Perwakilan Jasa Raharja, Muhammad Rifan Hadinata, mengatakan pihaknya bersama Satuan Lalu Lintas Polres Nganjuk telah melakukan pendataan terhadap seluruh korban. Berdasarkan hasil pendataan sementara, terdapat 27 korban luka yang seluruhnya telah memperoleh perawatan.
“Dari pendataan sementara, ada 27 korban luka. Sebanyak 14 korban dirawat di RSUD Nganjuk dan 13 korban lainnya dievakuasi ke Rumah Sakit Bhayangkara Nganjuk,” kata Rifan pada Sabtu, 4 Juli 2026.
Rifan menjelaskan sebagian besar korban merupakan penumpang Bus Sugeng Rahayu. Menurut dia, mayoritas korban hanya mengalami luka ringan sehingga tidak ditemukan korban dengan kondisi kritis berdasarkan laporan awal yang diterima pihaknya.

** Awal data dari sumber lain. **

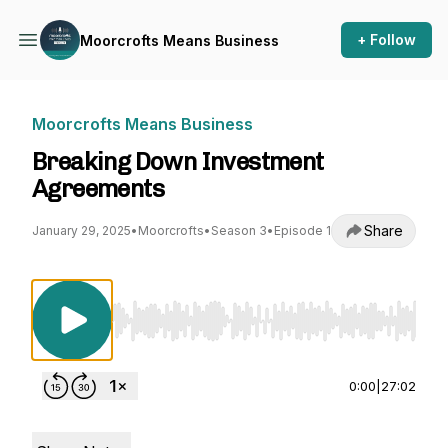
+ Follow
Moorcrofts Means Business
Moorcrofts Means Business
Breaking Down Investment
Agreements
Share
January 29, 2025
•
Moorcrofts
•
Season 3
•
Episode 1
Use Left/Right to seek, Home/End to jump to st
0:00
|
27:02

Meski demikian, Jasa Raharja masih menunggu laporan lengkap dari rumah sakit mengenai kondisi medis masing-masing korban. Pendataan juga terus dilakukan untuk memastikan seluruh korban memperoleh hak sesuai ketentuan yang berlaku.
“Kebanyakan korban mengalami luka ringan. Kami masih menunggu informasi dari rumah sakit terkait detail luka-lukanya. Kami pastikan penumpang bus yang menjadi korban masuk dalam jaminan Jasa Raharja,” ujar Rifan.
Hingga Sabtu sore, aparat kepolisian masih melakukan penyelidikan untuk mengetahui penyebab pasti kecelakaan yang mengakibatkan Bus Sugeng Rahayu tercebur ke sungai. Petugas juga telah melakukan olah tempat kejadian perkara serta mengumpulkan keterangan dari sejumlah saksi guna mengungkap kronologi kecelakaan tersebut.